Page excerpt:
What does this have to do with investment strategies? For many strategies, how do you know if the strategy actually performed according to your hypothesis? That is, if you’re testing a trend-following strategy, how do you know if the strategy actually captured the trend? One could argue that if the strategy performed poorly, it clearly missed the trend. But what about range bound markets or highly cyclical ones?

In those cases, it’s clearly the wrong strategy for that market environment. But how would one compare the results of two different trend-following strategies? Differences in returns would be the typical comparison. But, luck could be involved if one strategy happened to capture the tenor of the trend better than another strategy. Overfitting could be a culprit too.

So confused

Indeed, we’re not entirely sure if confusion matrices will help us parse strategy performance better than other metrics. But let’s see how we’d employ a confusion matrix in examining the previous backtests in any case. We’ll identify three outcomes—up, down, or flat, encoded as to whether stock closed up, down, or flat from the previous day. That will be for the actual outcome. For the strategy, the outcomes will be relatively the same except they’ll be based on the signal. If the signal puts the strategy in the market and the stock closed up, that counts as up. Not in the market and the stock closed up or down equals flat. And so on. Here’s how the first strategy (the multiple-based one) performed on the first test period.

Records provided:
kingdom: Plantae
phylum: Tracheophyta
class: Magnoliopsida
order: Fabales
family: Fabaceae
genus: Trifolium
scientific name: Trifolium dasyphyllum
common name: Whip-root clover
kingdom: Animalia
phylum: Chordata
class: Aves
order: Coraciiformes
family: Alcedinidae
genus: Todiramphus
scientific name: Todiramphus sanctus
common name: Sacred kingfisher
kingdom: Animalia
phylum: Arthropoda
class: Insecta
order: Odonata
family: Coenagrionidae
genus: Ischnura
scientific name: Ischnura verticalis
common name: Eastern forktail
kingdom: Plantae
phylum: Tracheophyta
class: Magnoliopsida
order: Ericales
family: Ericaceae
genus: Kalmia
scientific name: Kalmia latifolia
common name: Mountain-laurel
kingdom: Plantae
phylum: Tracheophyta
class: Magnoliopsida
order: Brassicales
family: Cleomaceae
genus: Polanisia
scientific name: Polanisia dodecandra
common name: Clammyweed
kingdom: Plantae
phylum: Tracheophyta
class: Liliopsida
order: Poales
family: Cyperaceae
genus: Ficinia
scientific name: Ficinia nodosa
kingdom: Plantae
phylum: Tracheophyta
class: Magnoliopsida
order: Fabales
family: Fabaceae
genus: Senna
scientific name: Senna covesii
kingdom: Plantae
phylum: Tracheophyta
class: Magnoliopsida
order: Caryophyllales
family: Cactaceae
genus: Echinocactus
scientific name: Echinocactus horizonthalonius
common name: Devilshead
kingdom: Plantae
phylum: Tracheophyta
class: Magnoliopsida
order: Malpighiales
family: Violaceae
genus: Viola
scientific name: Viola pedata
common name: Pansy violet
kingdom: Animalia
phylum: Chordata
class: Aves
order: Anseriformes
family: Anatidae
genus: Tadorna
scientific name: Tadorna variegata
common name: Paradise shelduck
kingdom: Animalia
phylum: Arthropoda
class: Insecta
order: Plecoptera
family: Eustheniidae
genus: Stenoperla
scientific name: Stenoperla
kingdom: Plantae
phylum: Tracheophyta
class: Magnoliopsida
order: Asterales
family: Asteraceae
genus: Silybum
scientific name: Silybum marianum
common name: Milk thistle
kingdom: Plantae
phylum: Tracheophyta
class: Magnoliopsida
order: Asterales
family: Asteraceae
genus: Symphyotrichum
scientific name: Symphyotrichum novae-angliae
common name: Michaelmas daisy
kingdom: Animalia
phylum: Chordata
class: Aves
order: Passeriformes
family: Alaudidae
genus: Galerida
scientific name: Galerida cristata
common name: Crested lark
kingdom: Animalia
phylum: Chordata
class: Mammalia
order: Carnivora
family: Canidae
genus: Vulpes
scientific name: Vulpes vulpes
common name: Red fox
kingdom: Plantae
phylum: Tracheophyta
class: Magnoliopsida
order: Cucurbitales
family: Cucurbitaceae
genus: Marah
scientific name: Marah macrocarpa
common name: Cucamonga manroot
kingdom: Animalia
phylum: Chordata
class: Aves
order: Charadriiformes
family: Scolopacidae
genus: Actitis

Given instruction 1: Repeat the part of the passage on trading strategies from "In those cases, it’s" to "a culprit too.".
Given instruction 2: In the entries, from the line with "common name: Eastern forktail" to the line with "genus: Polanisia", swap "phylum" for "division". Return only those lines, with everything else unchanged.

Finished answer 1:
In those cases, it’s clearly the wrong strategy for that market environment. But how would one compare the results of two different trend-following strategies? Differences in returns would be the typical comparison. But, luck could be involved if one strategy happened to capture the tenor of the trend better than another strategy. Overfitting could be a culprit too.

Finished answer 2:
common name: Eastern forktail
kingdom: Plantae
division: Tracheophyta
class: Magnoliopsida
order: Ericales
family: Ericaceae
genus: Kalmia
scientific name: Kalmia latifolia
common name: Mountain-laurel
kingdom: Plantae
division: Tracheophyta
class: Magnoliopsida
order: Brassicales
family: Cleomaceae
genus: Polanisia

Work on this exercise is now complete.